Rialland: Sem dúvida, as pessoas com deficiências precisam de suporte. Precisam ganhar alguma experiência antes de serem empregadas. Se o indivíduo não trabalha por muitos anos, precisará de ajuda para mudar essa situação.

Valor: Comparando com outros países da América Latina como o senhor vê o Brasil diante dessa questão da inclusão?

Rialland: Essa é uma das razões porque estamos indo para o Brasil. Temos pouca experiência na América do Sul. O Instituto Paradigma é o nosso primeiro associado na região. Para ter mais deficientes empregados é preciso aumentar o número de empregos. Isso aconteceu na Europa Oriental. É uma questão chave.

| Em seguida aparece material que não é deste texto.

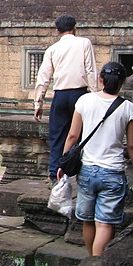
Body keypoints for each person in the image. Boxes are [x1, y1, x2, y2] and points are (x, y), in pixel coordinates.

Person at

Valor: Em países com altas taxas de desemprego é mais difícil criar trabalho para os deficientes?

Rialland: Sim. Posso tomar como exemplo a empresa que eu trabalhei no Reino Unido. Depois da Segunda Guerra tínhamos muitas pessoas feridas voltando com deficiências. O governo tomou uma atitude positiva criando workshops e gerando empregos para eles. Esse pode ser um modelo antigo, mas deu certo. Agora nós acreditamos que a responsabilidade é mais da comunidade e o trabalho deve vir das empresas, mas os governos podem bancar essas iniciativas.

Valor: No Brasil, algumas pessoas com deficiências dizem que preferem ficar em casa do que arriscar entrar em um emprego, que pode não dar certo, e ter que abrir mão de seus benefícios legais. Isso acontece em outros países?

Rialland: Na maioria. Chamamos de barreira da pobreza. Esta tem que ser uma transição bem pensada para que o benefício continue depois que a pessoa entra no trabalho. Se você o retira cedo, a economia da família não suportará.

Valor: Os departamentos de recursos humanos das companhias hoje estão mais preparados para tratar dessa inclusão?

Rialland: Em alguns países, as empresas estão dando treinamentos e suporte para o RH para que eles possam ter mais confiança na hora de empregar deficientes.

Valor: Quem é mais influente na hora de estabelecer essas políticas de inclusão o CEO ou o RH?

Rialland: Todos podem ser bem influentes. Deve haver uma combinação de forças.